### Problem description
Count the lines in the items that contain the string "要求以色列毫不拖延地采取一切必要和有效的措施", treating case as significant. Give only the number.

### The data
=== Begin Enclosure ===

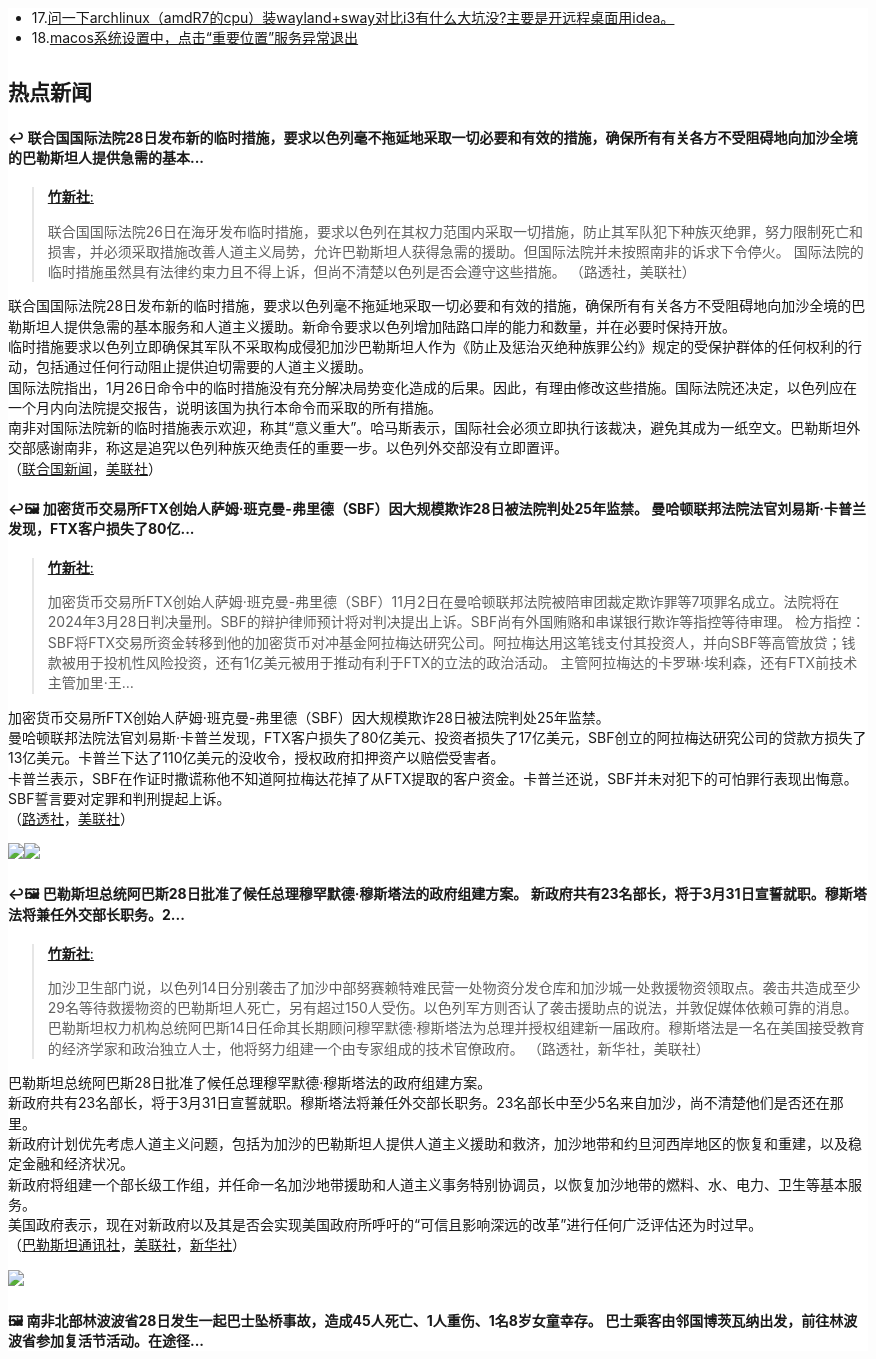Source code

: - 17.[问一下archlinux（amdR7的cpu）装wayland+sway对比i3有什么大坑没?主要是开远程桌面用idea。](https://www.v2ex.com/t/1027977#reply0)
- 18.[macos系统设置中，点击“重要位置”服务异常退出](https://www.v2ex.com/t/1027983#reply0)
## 热点新闻

#### ↩️ 联合国国际法院28日发布新的临时措施，要求以色列毫不拖延地采取一切必要和有效的措施，确保所有有关各方不受阻碍地向加沙全境的巴勒斯坦人提供急需的基本...
<div class="rsshub-quote"><blockquote>                                    <p><a href="https://t.me/tnews365/29461"><b>竹新社</b>:</a></p>                                                                        <p>联合国国际法院26日在海牙发布临时措施，要求以色列在其权力范围内采取一切措施，防止其军队犯下种族灭绝罪，努力限制死亡和损害，并必须采取措施改善人道主义局势，允许巴勒斯坦人获得急需的援助。但国际法院并未按照南非的诉求下令停火。 国际法院的临时措施虽然具有法律约束力且不得上诉，但尚不清楚以色列是否会遵守这些措施。 （路透社，美联社）</p>                                </blockquote></div><p>联合国国际法院28日发布新的临时措施，要求以色列毫不拖延地采取一切必要和有效的措施，确保所有有关各方不受阻碍地向加沙全境的巴勒斯坦人提供急需的基本服务和人道主义援助。新命令要求以色列增加陆路口岸的能力和数量，并在必要时保持开放。<br>临时措施要求以色列立即确保其军队不采取构成侵犯加沙巴勒斯坦人作为《防止及惩治灭绝种族罪公约》规定的受保护群体的任何权利的行动，包括通过任何行动阻止提供迫切需要的人道主义援助。<br>国际法院指出，1月26日命令中的临时措施没有充分解决局势变化造成的后果。因此，有理由修改这些措施。国际法院还决定，以色列应在一个月内向法院提交报告，说明该国为执行本命令而采取的所有措施。<br>南非对国际法院新的临时措施表示欢迎，称其“意义重大”。哈马斯表示，国际社会必须立即执行该裁决，避免其成为一纸空文。巴勒斯坦外交部感谢南非，称这是追究以色列种族灭绝责任的重要一步。以色列外交部没有立即置评。<br>（<a href="https://news.un.org/zh/story/2024/03/1127696" target="_blank" rel="noopener" onclick="return confirm('Open this link?\n\n'+this.href);">联合国新闻</a>，<a href="https://apnews.com/article/un-court-israel-land-crossings-gaza-7f2cb03fa2ec6736315a32e9ee291dbd" target="_blank" rel="noopener" onclick="return confirm('Open this link?\n\n'+this.href);">美联社</a>）</p>

#### ↩️🖼 加密货币交易所FTX创始人萨姆·班克曼-弗里德（SBF）因大规模欺诈28日被法院判处25年监禁。 曼哈顿联邦法院法官刘易斯·卡普兰发现，FTX客户损失了80亿...
<div class="rsshub-quote"><blockquote>                                    <p><a href="https://t.me/tnews365/28664"><b>竹新社</b>:</a></p>                                                                        <p>加密货币交易所FTX创始人萨姆·班克曼-弗里德（SBF）11月2日在曼哈顿联邦法院被陪审团裁定欺诈罪等7项罪名成立。法院将在2024年3月28日判决量刑。SBF的辩护律师预计将对判决提出上诉。SBF尚有外国贿赂和串谋银行欺诈等指控等待审理。 检方指控：SBF将FTX交易所资金转移到他的加密货币对冲基金阿拉梅达研究公司。阿拉梅达用这笔钱支付其投资人，并向SBF等高管放贷；钱款被用于投机性风险投资，还有1亿美元被用于推动有利于FTX的立法的政治活动。 主管阿拉梅达的卡罗琳·埃利森，还有FTX前技术主管加里·王…</p>                                </blockquote></div><p></p><div class="tgme_widget_message_text js-message_text" dir="auto">加密货币交易所FTX创始人萨姆·班克曼-弗里德（SBF）因大规模欺诈28日被法院判处25年监禁。<br>曼哈顿联邦法院法官刘易斯·卡普兰发现，FTX客户损失了80亿美元、投资者损失了17亿美元，SBF创立的阿拉梅达研究公司的贷款方损失了13亿美元。卡普兰下达了110亿美元的没收令，授权政府扣押资产以赔偿受害者。<br>卡普兰表示，SBF在作证时撒谎称他不知道阿拉梅达花掉了从FTX提取的客户资金。卡普兰还说，SBF并未对犯下的可怕罪行表现出悔意。<br>SBF誓言要对定罪和判刑提起上诉。<br>（<a href="https://www.reuters.com/technology/sam-bankman-fried-be-sentenced-multi-billion-dollar-ftx-fraud-2024-03-28/" target="_blank" rel="noopener" onclick="return confirm('Open this link?\n\n'+this.href);">路透社</a>，<a href="https://apnews.com/article/sam-bankman-fried-ftx-cryptocurrency-sentencing-sbf-d7bb1a5e94b4c22039d74dfeab1a2ff1" target="_blank" rel="noopener" onclick="return confirm('Open this link?\n\n'+this.href);">美联社</a>）</div><p></p><img src="https://cdn5.cdn-telegram.org/file/YoZhVjsHWFznidCAxDKNpg-IEHTggh9meYswG1MuKCr7IcP_eau1N6sQpkvbm8k78z2E0M2a0kHVcaq_ViqZvNOTRlC-UJr5AlfvMqVTBVr-K2Zl3R0qnvZmTQPfZDQk-ZIKFVSmjIlKA-_7E5VmtLr4TMn_ryr9SPfH7-NUk6_NNmKOPb_P64d8XAMzTWcKkANaCgcAdiS74brx7exhEo7EWP38Pmag-APfkKmVGZc17EJT8iFpTo6oFP8UF981_pEcrDbJ4o26GkplKsGahzduIU4nvMX9fCVbS9uL-bfCkqSY2jHdfkFef2SQd3Um3vN8MfUkYRCFTF2p5jirgA.jpg" referrerpolicy="no-referrer"><img src="https://cdn5.cdn-telegram.org/file/SzFejPahLhpngwFeof5cDdxtKQXjtz6haqhIyB7a3KbOUHvA2F-ZdBGeZKDArts3SOGKeWEpvgue-vKZ3ZfcXiyCva6_iMdOC6AW1T9VvFEdj8GqNfgwAqfpEuRY8pUCivtzPKRXsTc_uXH4sEqHBlvwOoez_kE8GM08ypekhZFuOGlMqQ2B0nKKE8m-f-XYmSKi5lX0elAM-wkWVax_sR2ruHIJKtv-acw3uMyQ40TbE-I7me6rBD1UQQJSV3eKYG181eClHV-pHnBTYjERsiOqR6py8DDGeK1gkU7zjVlveol-QVQf5WbAzbq7W8jPtg1ploAUVMrMsKOTSs6svw.jpg" referrerpolicy="no-referrer">

#### ↩️🖼 巴勒斯坦总统阿巴斯28日批准了候任总理穆罕默德·穆斯塔法的政府组建方案。 新政府共有23名部长，将于3月31日宣誓就职。穆斯塔法将兼任外交部长职务。2...
<div class="rsshub-quote"><blockquote>                                    <p><a href="https://t.me/tnews365/29886"><b>竹新社</b>:</a></p>                                                                        <p>加沙卫生部门说，以色列14日分别袭击了加沙中部努赛赖特难民营一处物资分发仓库和加沙城一处救援物资领取点。袭击共造成至少29名等待救援物资的巴勒斯坦人死亡，另有超过150人受伤。以色列军方则否认了袭击援助点的说法，并敦促媒体依赖可靠的消息。 巴勒斯坦权力机构总统阿巴斯14日任命其长期顾问穆罕默德·穆斯塔法为总理并授权组建新一届政府。穆斯塔法是一名在美国接受教育的经济学家和政治独立人士，他将努力组建一个由专家组成的技术官僚政府。 （路透社，新华社，美联社）</p>                                </blockquote></div><p>巴勒斯坦总统阿巴斯28日批准了候任总理穆罕默德·穆斯塔法的政府组建方案。<br>新政府共有23名部长，将于3月31日宣誓就职。穆斯塔法将兼任外交部长职务。23名部长中至少5名来自加沙，尚不清楚他们是否还在那里。<br>新政府计划优先考虑人道主义问题，包括为加沙的巴勒斯坦人提供人道主义援助和救济，加沙地带和约旦河西岸地区的恢复和重建，以及稳定金融和经济状况。<br>新政府将组建一个部长级工作组，并任命一名加沙地带援助和人道主义事务特别协调员，以恢复加沙地带的燃料、水、电力、卫生等基本服务。<br>美国政府表示，现在对新政府以及其是否会实现美国政府所呼吁的“可信且影响深远的改革”进行任何广泛评估还为时过早。<br>（<a href="https://english.wafa.ps/Pages/Details/142819" target="_blank" rel="noopener" onclick="return confirm('Open this link?\n\n'+this.href);">巴勒斯坦通讯社</a>，<a href="https://apnews.com/article/palestinians-politics-cabinet-israel-hamas-gaza-97415b76e8339a34111e85ae32dcc5f2" target="_blank" rel="noopener" onclick="return confirm('Open this link?\n\n'+this.href);">美联社</a>，<a href="http://www.news.cn/world/20240328/41cfe914d4604e66a870019fc962ed64/c.html" target="_blank" rel="noopener" onclick="return confirm('Open this link?\n\n'+this.href);">新华社</a>）</p><img src="https://cdn5.cdn-telegram.org/file/KMrya5fa0E1vFD2ONCLrl_jyVwnXBUBJ1_J1db2nqtlvc2yP6A3lPCEUdplerPJIR1wmpwIUA-WvEr3SWPETl0PRVvl6cVe8oO--_8DfR6XDK9KnFn0UKYj7wNLDxyzhow9FLYo1AOEEFuv7fG0wtHwKhj3J1RxxU1b34JJcnfpSmoLW2az1RieYg7qSC-F0KfQAk5k8hoEMUxje8_e_6cfvFRAxab3G4FiLrEzUO0IKkDnHfUhCbndx0imvPa3QQxO__Wyhbk5N04zsCt28BVd3fIaYTf6emYqJtBTHnBEYIQUDvQa_hUloBBREcUkB9AtFVyPbulro7nikr39fqQ.jpg" referrerpolicy="no-referrer">

#### 🖼 南非北部林波波省28日发生一起巴士坠桥事故，造成45人死亡、1人重伤、1名8岁女童幸存。 巴士乘客由邻国博茨瓦纳出发，前往林波波省参加复活节活动。在途径...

=== End Enclosure ===

### Answer for this exercise
2